> _AUSGANGSTEXT_
━━━━━━━━

In Deutschland glauben fast 80 Prozent der Menschen an Schutzengel, der Hinduismus mit seinen Glaubensbekenntnissen und auch andere aus Asien stammende Praktiken und Überzeugungen sind auf dem Vormarsch.

Dieser Markt will und kann befriedigt werden. Wir können also verfolgen, wie sich die Anbieter esoterischer Dienstleistungen zügig entwickeln. Ich weiß leider nicht, was auf diesem Markt allein in Deutschland jährlich umgesetzt wird, denn darüber fehlen konkrete statistische Zahlen. Allerdings dürften diese Umsätze zwischenzeitlich im mehrfachen Millionenbereich sein.

Bisher waren die Anbieter dieser Dienstleistungen kaum einer Qualitätskontrolle unterworfen. Allerdings scheinen die Zeiten der fehlenden Qualitätskontrollen langsam dem Ende zuzugehen. Die Politik beginnt für den Verbraucherschutz erste Regularien zu schaffen.
Aus meiner persönlichen Sicht wird das auch höchste Zeit.

Der normale Verbraucher ist gewöhnlich in der Rolle des Gläubigen oder Unwissenden und er kann die Qualität der Angebote auf dem Markt nicht selbst einschätzen.
Die Grenzen zwischen Scharlatanen und den wirklich befähigten Medien sind sehr fließend.

LG
Wizards
 
Allerdings scheinen die Zeiten der fehlenden Qualitätskontrollen langsam dem Ende zuzugehen.


Der boom bei den einschlägigen Fernsehsendern widerspricht dem aber. - Übrigens gibt es auch Verbände, die sich eigene ethische Grundsätze gesetzt haben.

Bedauerlich ist, dass mittlerweile jeder Schnickschnack als Esoterik verkauft wird.

Vielleicht mal eine kleine, lustige Geschite dazu?

━━━━━━━━

> _EXTRAHIERTE INFORMATIONEN_
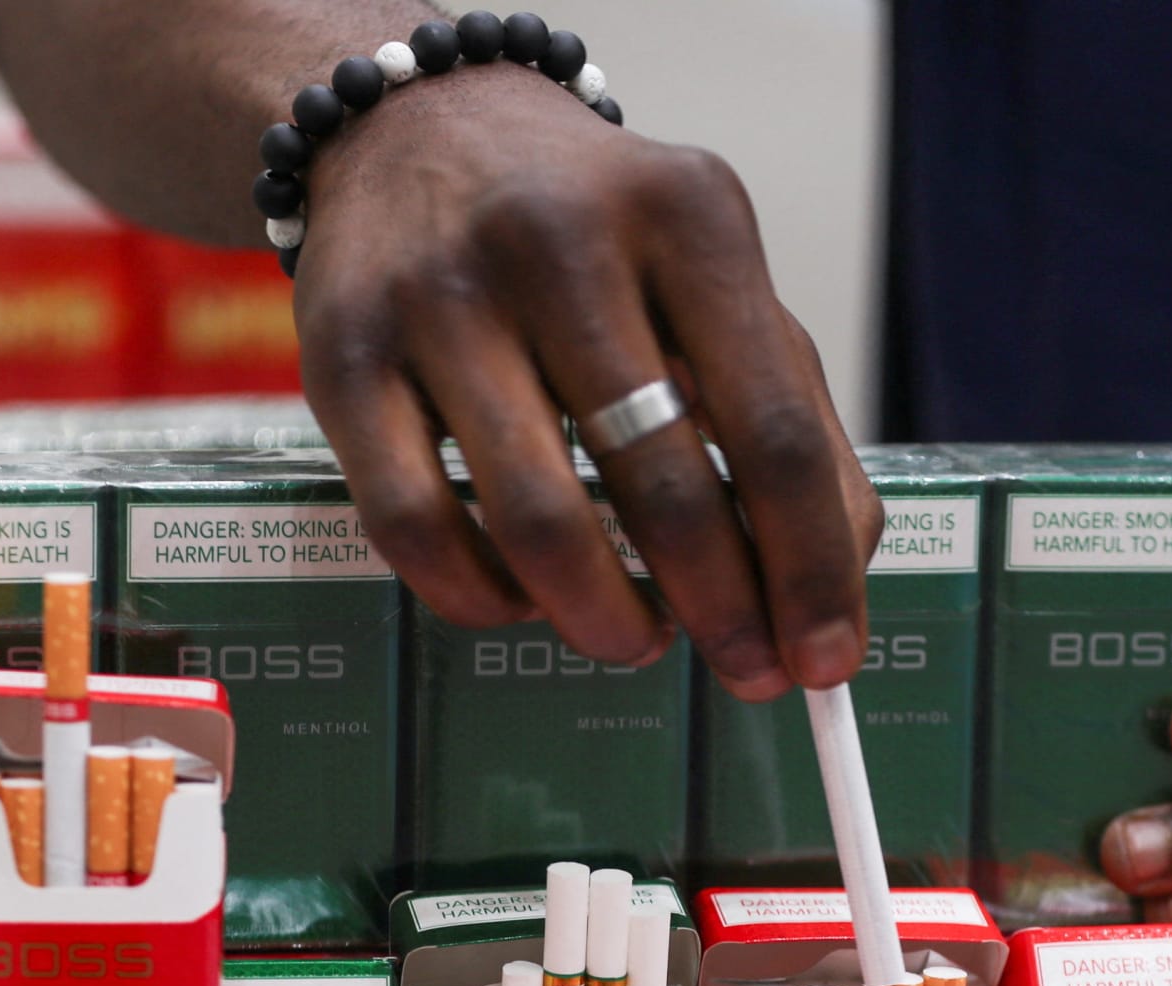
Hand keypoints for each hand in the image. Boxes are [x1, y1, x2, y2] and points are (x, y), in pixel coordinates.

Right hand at [294, 64, 880, 697]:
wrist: (416, 129)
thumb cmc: (597, 237)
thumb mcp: (715, 282)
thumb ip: (794, 418)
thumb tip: (830, 590)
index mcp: (686, 217)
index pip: (772, 430)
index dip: (808, 568)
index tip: (825, 659)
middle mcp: (559, 240)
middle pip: (662, 486)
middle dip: (720, 611)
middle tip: (744, 669)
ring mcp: (439, 294)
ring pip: (536, 523)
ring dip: (603, 619)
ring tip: (635, 637)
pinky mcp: (341, 353)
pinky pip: (414, 530)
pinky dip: (482, 598)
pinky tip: (523, 600)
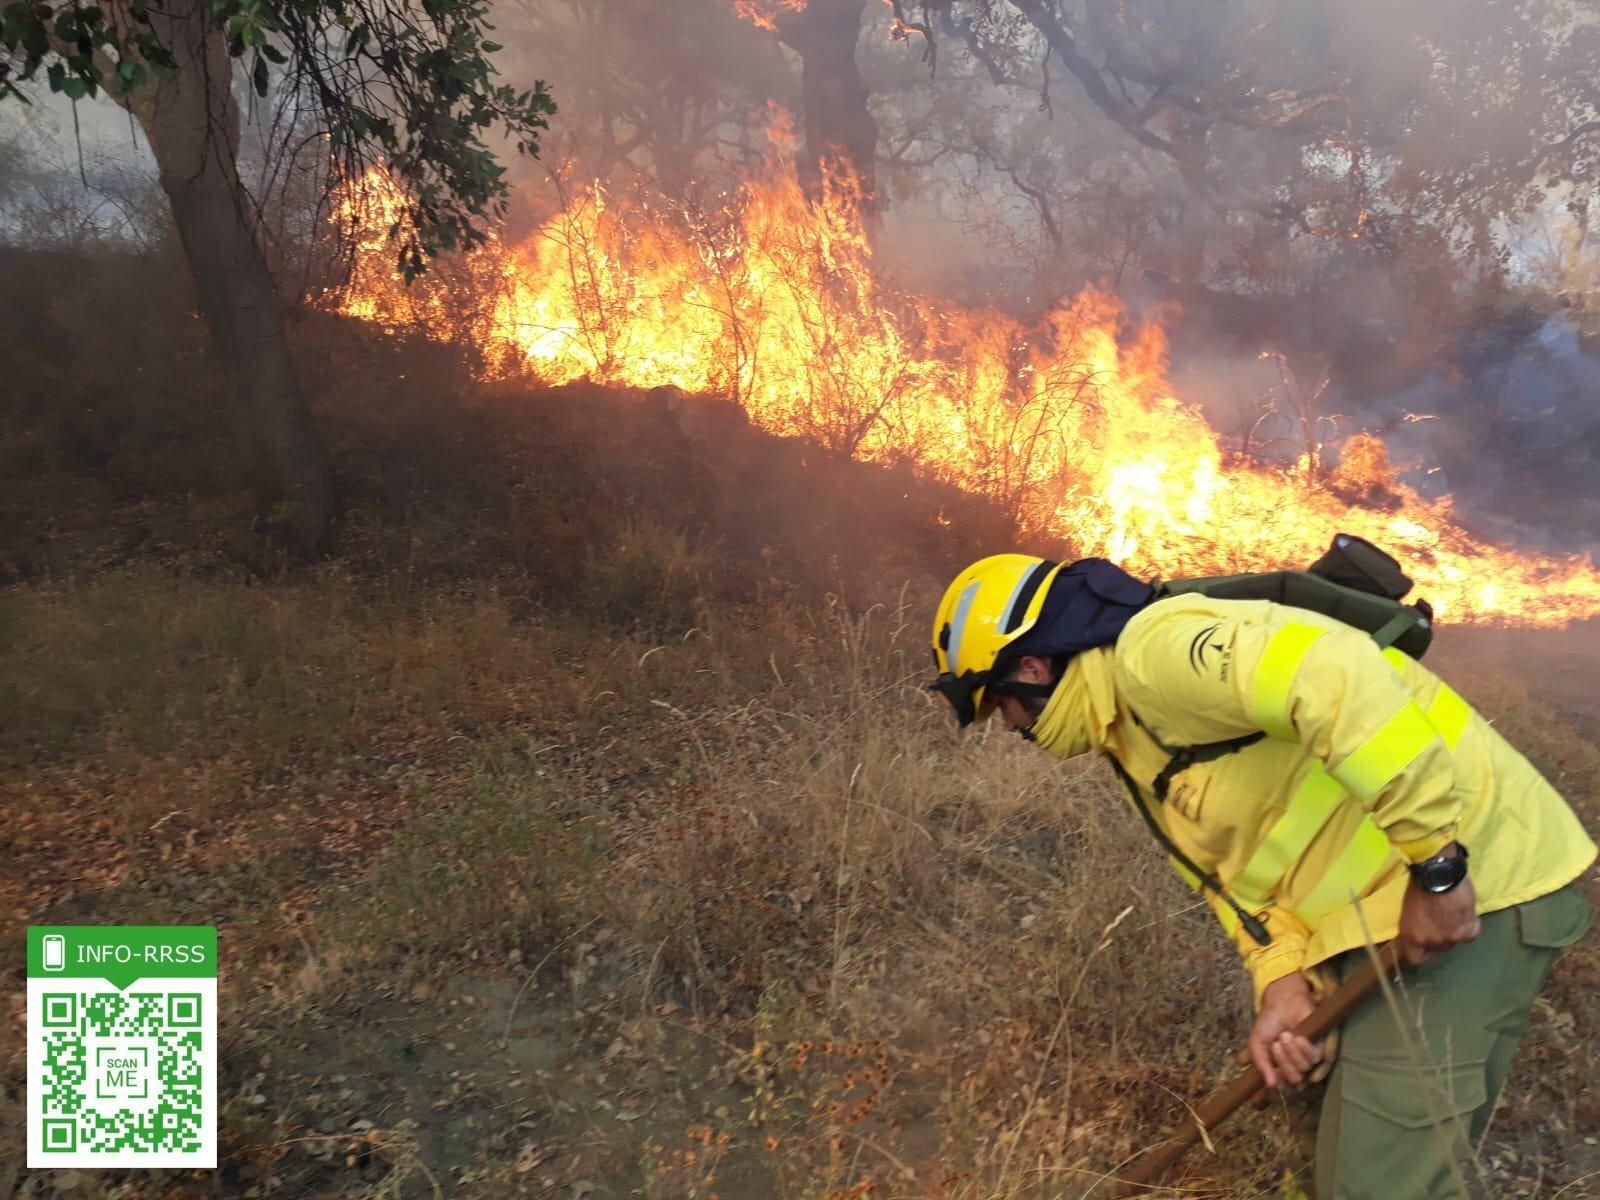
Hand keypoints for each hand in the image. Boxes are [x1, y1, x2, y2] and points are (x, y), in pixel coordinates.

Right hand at [1249, 972, 1322, 1088]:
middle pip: (1294, 1079)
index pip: (1283, 1085)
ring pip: (1304, 1069)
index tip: (1270, 1064)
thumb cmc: (1268, 1022)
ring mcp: (1307, 1057)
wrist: (1280, 1003)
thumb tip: (1271, 1085)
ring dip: (1292, 1053)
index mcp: (1280, 1067)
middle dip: (1283, 1062)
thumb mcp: (1257, 1043)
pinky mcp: (1319, 1047)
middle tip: (1276, 1045)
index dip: (1277, 1078)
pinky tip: (1297, 1037)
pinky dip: (1304, 1049)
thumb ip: (1261, 1063)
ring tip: (1285, 1036)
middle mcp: (1295, 1065)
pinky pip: (1315, 1058)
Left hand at [1396, 873, 1479, 966]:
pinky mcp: (1469, 930)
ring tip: (1453, 913)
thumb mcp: (1409, 910)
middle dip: (1440, 938)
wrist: (1439, 874)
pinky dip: (1470, 925)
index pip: (1416, 959)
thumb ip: (1416, 926)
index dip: (1422, 954)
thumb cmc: (1418, 886)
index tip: (1426, 949)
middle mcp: (1432, 942)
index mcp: (1412, 937)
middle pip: (1439, 948)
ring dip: (1455, 930)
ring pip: (1456, 941)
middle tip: (1441, 922)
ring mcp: (1453, 937)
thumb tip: (1422, 931)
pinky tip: (1465, 912)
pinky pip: (1471, 933)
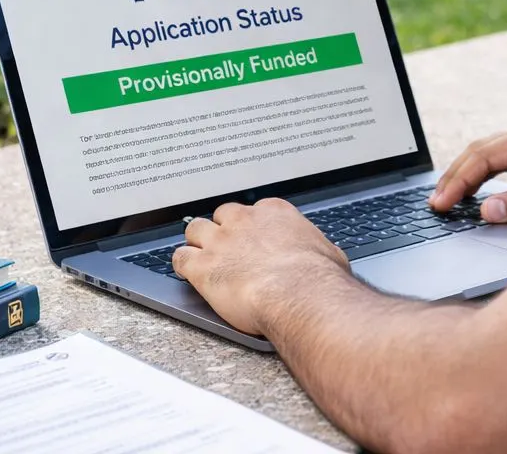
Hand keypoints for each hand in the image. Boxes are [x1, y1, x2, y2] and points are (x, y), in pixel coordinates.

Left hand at [173, 198, 348, 336]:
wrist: (298, 293)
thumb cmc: (317, 277)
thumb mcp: (327, 252)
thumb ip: (315, 248)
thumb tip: (323, 255)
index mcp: (274, 213)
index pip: (253, 211)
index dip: (249, 227)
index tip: (251, 238)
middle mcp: (244, 221)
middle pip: (221, 215)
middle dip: (221, 229)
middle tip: (224, 247)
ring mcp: (220, 242)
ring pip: (195, 229)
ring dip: (197, 242)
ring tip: (200, 255)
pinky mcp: (202, 266)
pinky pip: (180, 257)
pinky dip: (181, 264)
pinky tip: (185, 272)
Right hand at [429, 122, 506, 223]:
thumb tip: (487, 210)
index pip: (483, 157)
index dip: (458, 182)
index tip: (441, 205)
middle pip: (478, 150)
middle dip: (453, 177)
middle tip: (434, 205)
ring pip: (485, 151)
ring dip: (463, 173)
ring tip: (445, 200)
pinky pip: (498, 157)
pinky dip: (479, 172)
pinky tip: (470, 190)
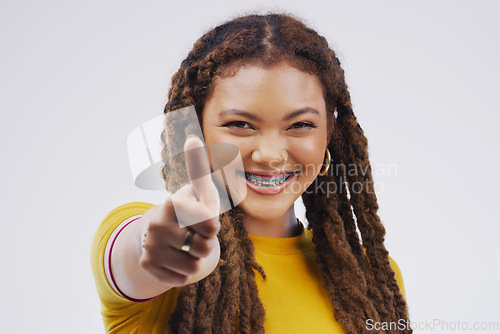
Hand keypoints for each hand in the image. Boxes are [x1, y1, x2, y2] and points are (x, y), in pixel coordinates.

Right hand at [139, 136, 220, 286]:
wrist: (163, 231)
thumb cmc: (190, 209)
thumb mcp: (200, 191)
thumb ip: (199, 167)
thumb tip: (192, 138)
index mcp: (174, 203)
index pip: (212, 225)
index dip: (212, 226)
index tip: (201, 217)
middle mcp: (158, 223)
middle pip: (204, 248)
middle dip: (205, 243)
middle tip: (193, 233)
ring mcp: (151, 245)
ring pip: (194, 266)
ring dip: (195, 259)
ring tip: (185, 245)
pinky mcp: (148, 264)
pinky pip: (181, 278)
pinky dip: (183, 272)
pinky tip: (175, 258)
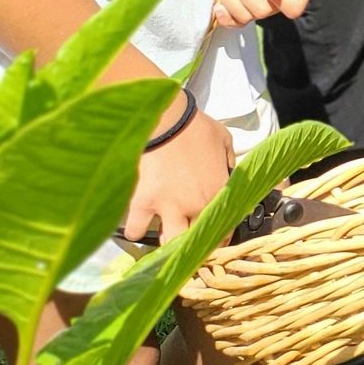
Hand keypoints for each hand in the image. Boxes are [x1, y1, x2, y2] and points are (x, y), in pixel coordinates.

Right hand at [123, 103, 232, 245]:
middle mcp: (196, 206)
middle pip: (196, 240)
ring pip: (169, 243)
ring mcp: (169, 207)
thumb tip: (228, 174)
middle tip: (186, 238)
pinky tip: (137, 226)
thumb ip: (229, 163)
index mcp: (217, 193)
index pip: (224, 229)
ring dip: (166, 242)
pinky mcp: (144, 203)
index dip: (217, 236)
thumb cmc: (197, 128)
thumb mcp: (225, 142)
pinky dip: (134, 231)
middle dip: (192, 243)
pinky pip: (136, 230)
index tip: (210, 236)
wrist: (168, 121)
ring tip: (163, 234)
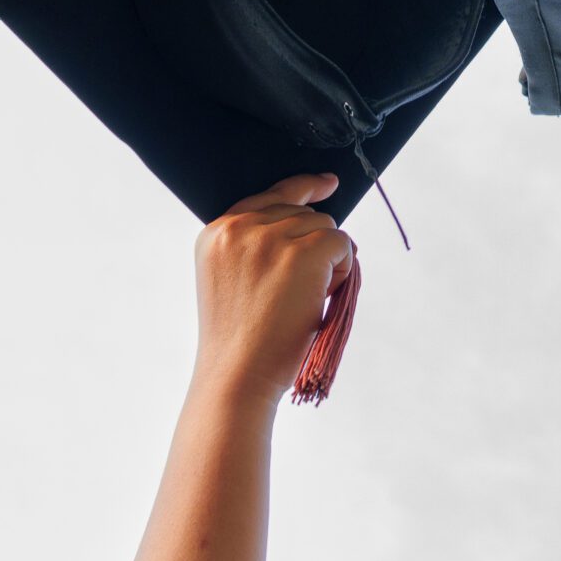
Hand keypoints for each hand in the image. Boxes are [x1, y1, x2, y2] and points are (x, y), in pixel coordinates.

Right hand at [192, 174, 357, 409]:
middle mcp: (240, 227)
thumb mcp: (230, 281)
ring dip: (329, 261)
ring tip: (305, 299)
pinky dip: (344, 270)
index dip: (303, 188)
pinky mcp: (303, 254)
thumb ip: (255, 247)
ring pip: (326, 227)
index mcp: (216, 232)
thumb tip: (315, 225)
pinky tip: (322, 298)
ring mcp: (271, 238)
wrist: (237, 376)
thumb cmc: (240, 342)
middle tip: (298, 292)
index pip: (268, 195)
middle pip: (304, 213)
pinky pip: (343, 244)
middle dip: (313, 247)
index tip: (328, 183)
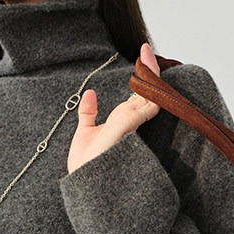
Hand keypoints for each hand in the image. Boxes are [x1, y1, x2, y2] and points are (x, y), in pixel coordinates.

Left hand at [66, 42, 160, 174]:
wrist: (82, 185)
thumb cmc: (86, 168)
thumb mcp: (84, 135)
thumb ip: (88, 114)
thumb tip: (90, 93)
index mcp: (122, 122)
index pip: (137, 95)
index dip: (142, 76)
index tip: (142, 54)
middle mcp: (129, 123)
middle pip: (146, 92)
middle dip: (149, 69)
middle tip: (146, 48)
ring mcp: (131, 124)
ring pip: (149, 96)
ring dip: (150, 73)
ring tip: (147, 53)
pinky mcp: (128, 126)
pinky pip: (147, 105)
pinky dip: (151, 89)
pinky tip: (149, 72)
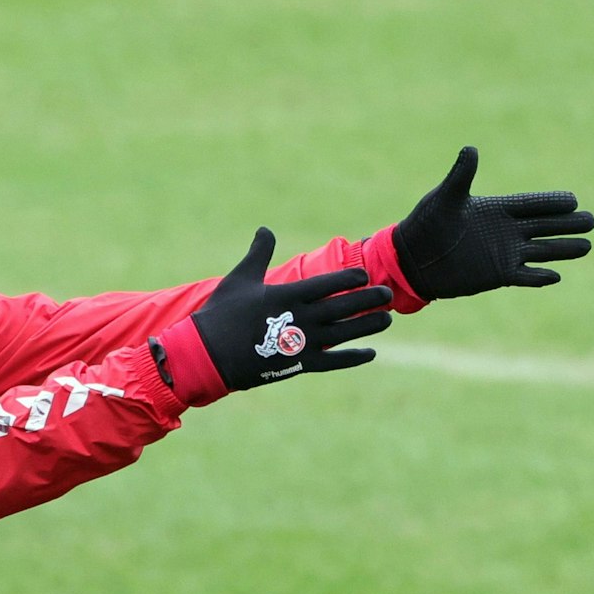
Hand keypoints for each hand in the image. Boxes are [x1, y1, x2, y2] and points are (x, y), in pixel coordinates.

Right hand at [190, 228, 392, 390]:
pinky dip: (353, 358)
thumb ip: (258, 253)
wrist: (206, 354)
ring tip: (386, 319)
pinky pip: (333, 361)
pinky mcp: (298, 364)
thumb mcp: (239, 279)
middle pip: (344, 306)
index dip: (350, 278)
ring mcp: (301, 343)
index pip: (329, 283)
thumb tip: (264, 229)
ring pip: (345, 332)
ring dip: (368, 326)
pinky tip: (370, 353)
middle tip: (386, 294)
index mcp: (288, 295)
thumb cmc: (221, 314)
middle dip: (369, 299)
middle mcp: (300, 318)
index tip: (364, 276)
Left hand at [392, 146, 593, 299]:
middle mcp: (506, 231)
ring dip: (563, 250)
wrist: (411, 260)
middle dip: (568, 224)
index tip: (573, 200)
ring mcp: (504, 253)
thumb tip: (470, 149)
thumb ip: (461, 176)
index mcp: (497, 209)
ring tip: (587, 246)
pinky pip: (524, 276)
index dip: (552, 202)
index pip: (532, 204)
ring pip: (542, 250)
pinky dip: (539, 277)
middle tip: (591, 221)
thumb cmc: (425, 225)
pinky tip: (556, 276)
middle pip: (545, 225)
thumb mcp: (444, 199)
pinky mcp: (496, 275)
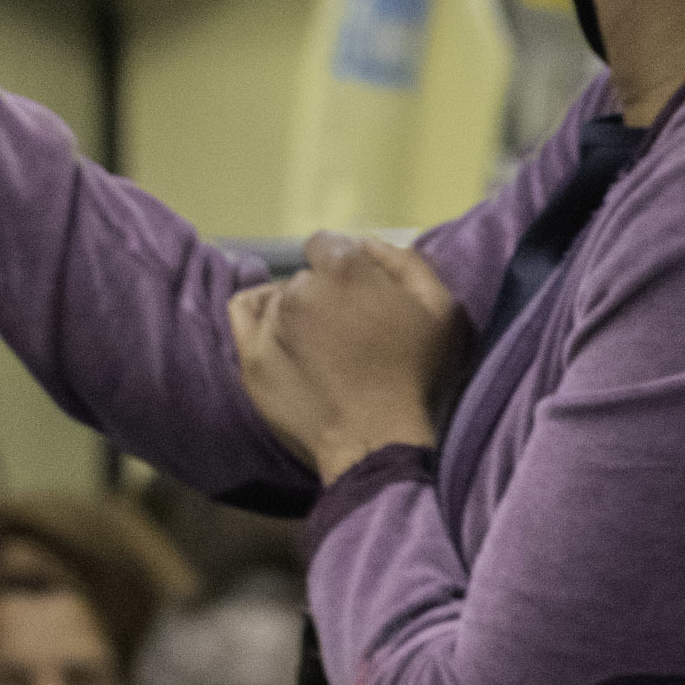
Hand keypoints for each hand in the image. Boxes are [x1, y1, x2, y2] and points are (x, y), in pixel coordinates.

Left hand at [229, 233, 467, 482]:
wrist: (376, 441)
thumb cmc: (416, 376)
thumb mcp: (441, 311)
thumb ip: (407, 263)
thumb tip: (369, 243)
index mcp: (346, 271)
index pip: (331, 244)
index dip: (348, 268)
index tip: (364, 295)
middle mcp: (301, 289)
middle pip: (308, 276)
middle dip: (327, 292)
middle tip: (350, 327)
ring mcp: (271, 322)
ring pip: (281, 296)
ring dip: (299, 309)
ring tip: (321, 343)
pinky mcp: (251, 354)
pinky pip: (243, 311)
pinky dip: (260, 310)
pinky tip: (280, 328)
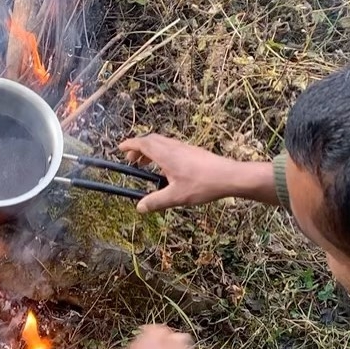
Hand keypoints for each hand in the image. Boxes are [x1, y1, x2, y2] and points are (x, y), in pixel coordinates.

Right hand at [119, 134, 241, 212]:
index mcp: (166, 154)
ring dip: (150, 150)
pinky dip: (162, 152)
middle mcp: (173, 147)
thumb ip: (156, 201)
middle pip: (151, 140)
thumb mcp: (176, 196)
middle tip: (132, 160)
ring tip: (146, 164)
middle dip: (138, 148)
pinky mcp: (192, 152)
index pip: (142, 144)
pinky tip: (166, 167)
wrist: (229, 176)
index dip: (130, 145)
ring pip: (162, 143)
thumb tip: (140, 207)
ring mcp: (184, 148)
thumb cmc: (203, 184)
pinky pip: (171, 147)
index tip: (120, 148)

━━━━━━━━

> _ZIEL DER AUFGABE_
Schreibe aus dem Ausgangstext alles von „Aus meiner persönlichen“ bis einschließlich „sind sehr fließend.“ buchstabengetreu ab.

> _GELÖSTE AUFGABE_
Aus meiner persönlichen Sicht wird das auch höchste Zeit.

Der normale Verbraucher ist gewöhnlich in der Rolle des Gläubigen oder Unwissenden und er kann die Qualität der Angebote auf dem Markt nicht selbst einschätzen.
Die Grenzen zwischen Scharlatanen und den wirklich befähigten Medien sind sehr fließend.